- _TASK INSTRUCTIONS_: Retype the material below word for word, beginning with its first line and ending with the line containing "text at (426, 471): H -> L", including both of those lines.

- _Rows from a dataset_:
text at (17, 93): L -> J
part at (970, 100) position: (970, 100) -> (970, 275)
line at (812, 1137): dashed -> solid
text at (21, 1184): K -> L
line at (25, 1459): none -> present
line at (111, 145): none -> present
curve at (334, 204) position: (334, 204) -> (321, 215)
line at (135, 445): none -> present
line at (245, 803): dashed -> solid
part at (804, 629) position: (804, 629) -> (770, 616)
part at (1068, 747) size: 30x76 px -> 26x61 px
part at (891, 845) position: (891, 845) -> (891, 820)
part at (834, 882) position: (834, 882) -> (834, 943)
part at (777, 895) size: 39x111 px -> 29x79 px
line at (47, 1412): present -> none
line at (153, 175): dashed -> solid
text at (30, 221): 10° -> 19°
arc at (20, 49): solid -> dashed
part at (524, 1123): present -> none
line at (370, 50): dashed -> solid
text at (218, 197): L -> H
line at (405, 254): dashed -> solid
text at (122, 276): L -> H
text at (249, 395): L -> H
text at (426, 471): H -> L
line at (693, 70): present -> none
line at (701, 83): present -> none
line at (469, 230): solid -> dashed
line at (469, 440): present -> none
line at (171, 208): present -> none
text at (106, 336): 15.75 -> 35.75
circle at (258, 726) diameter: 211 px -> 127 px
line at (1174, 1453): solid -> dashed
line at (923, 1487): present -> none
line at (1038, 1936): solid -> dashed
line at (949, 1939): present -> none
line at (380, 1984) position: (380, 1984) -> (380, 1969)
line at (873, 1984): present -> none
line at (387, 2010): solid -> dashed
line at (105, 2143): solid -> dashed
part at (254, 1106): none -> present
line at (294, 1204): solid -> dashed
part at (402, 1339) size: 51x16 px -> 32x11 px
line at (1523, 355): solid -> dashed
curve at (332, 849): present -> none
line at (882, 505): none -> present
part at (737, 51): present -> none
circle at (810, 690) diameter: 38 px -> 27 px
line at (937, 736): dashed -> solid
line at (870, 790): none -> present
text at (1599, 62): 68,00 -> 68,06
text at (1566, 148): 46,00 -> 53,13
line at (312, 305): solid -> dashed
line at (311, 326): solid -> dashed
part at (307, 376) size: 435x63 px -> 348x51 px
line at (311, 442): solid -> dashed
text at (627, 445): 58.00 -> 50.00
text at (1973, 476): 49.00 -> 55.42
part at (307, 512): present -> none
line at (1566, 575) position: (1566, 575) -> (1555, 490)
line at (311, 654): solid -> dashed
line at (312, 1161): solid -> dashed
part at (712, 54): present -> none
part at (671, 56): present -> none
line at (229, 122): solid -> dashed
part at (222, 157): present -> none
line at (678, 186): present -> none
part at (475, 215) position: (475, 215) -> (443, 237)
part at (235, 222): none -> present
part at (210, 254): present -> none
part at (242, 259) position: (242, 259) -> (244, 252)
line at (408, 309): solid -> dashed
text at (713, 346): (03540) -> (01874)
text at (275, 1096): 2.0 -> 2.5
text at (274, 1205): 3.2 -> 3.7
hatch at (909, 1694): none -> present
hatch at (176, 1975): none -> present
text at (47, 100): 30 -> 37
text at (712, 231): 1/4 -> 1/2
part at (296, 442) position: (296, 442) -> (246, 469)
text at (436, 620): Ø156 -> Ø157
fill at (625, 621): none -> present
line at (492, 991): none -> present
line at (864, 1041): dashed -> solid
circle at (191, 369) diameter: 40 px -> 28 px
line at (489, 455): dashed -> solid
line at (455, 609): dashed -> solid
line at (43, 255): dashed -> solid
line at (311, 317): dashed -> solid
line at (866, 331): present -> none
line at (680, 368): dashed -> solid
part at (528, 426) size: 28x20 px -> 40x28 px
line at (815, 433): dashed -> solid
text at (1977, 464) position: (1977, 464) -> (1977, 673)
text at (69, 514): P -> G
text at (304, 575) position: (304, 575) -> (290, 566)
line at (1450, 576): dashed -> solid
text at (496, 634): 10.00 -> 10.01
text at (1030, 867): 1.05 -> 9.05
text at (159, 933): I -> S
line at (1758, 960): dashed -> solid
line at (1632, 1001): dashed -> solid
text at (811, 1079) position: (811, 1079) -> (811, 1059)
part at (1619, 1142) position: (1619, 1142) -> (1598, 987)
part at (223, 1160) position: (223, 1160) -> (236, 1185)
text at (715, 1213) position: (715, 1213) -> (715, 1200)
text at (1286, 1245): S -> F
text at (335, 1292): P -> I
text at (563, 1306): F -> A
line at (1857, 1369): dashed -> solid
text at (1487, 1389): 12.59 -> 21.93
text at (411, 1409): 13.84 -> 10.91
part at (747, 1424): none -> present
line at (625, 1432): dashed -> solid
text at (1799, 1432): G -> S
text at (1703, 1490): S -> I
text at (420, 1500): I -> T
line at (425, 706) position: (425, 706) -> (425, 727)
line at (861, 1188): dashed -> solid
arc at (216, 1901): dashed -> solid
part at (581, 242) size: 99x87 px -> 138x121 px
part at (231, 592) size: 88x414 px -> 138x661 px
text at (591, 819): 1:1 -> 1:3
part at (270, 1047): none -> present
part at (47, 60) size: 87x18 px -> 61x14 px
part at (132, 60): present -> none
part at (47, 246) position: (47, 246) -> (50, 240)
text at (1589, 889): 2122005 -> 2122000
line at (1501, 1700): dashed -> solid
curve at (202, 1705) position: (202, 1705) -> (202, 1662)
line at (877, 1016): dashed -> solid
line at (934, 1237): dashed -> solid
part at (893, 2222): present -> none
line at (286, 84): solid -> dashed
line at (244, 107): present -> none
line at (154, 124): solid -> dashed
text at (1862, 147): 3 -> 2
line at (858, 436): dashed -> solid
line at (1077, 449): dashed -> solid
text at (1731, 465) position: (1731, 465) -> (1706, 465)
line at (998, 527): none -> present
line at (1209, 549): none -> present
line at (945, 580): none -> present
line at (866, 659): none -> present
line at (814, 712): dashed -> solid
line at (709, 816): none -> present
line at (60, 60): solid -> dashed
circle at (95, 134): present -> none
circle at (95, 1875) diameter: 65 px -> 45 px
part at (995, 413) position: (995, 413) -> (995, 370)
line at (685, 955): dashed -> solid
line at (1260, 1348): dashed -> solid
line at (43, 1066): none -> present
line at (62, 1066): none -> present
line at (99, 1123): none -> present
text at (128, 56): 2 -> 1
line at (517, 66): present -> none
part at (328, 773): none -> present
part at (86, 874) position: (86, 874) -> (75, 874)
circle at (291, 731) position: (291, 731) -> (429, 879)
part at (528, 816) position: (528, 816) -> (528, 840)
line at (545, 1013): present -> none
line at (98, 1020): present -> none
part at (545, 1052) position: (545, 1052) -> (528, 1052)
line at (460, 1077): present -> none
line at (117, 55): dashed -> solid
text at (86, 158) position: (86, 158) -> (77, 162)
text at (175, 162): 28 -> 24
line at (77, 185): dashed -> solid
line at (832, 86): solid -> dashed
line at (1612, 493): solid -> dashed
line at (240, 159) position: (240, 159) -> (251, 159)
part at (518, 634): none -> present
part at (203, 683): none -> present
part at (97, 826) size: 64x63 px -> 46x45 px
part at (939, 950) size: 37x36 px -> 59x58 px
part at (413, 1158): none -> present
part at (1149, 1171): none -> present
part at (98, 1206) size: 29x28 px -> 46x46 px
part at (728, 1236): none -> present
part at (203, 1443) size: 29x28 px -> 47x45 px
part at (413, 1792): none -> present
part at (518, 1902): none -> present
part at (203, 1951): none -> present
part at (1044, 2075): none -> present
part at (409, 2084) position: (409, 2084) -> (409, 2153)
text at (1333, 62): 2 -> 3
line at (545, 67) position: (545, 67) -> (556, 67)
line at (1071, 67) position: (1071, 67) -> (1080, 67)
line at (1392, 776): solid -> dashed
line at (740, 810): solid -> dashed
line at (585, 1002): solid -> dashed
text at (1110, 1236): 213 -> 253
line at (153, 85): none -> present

- _TASK RESULT_:
text at (17, 93): L -> J
part at (970, 100) position: (970, 100) -> (970, 275)
line at (812, 1137): dashed -> solid
text at (21, 1184): K -> L
line at (25, 1459): none -> present
line at (111, 145): none -> present
curve at (334, 204) position: (334, 204) -> (321, 215)
line at (135, 445): none -> present
line at (245, 803): dashed -> solid
part at (804, 629) position: (804, 629) -> (770, 616)
part at (1068, 747) size: 30x76 px -> 26x61 px
part at (891, 845) position: (891, 845) -> (891, 820)
part at (834, 882) position: (834, 882) -> (834, 943)
part at (777, 895) size: 39x111 px -> 29x79 px
line at (47, 1412): present -> none
line at (153, 175): dashed -> solid
text at (30, 221): 10° -> 19°
arc at (20, 49): solid -> dashed
part at (524, 1123): present -> none
line at (370, 50): dashed -> solid
text at (218, 197): L -> H
line at (405, 254): dashed -> solid
text at (122, 276): L -> H
text at (249, 395): L -> H
text at (426, 471): H -> L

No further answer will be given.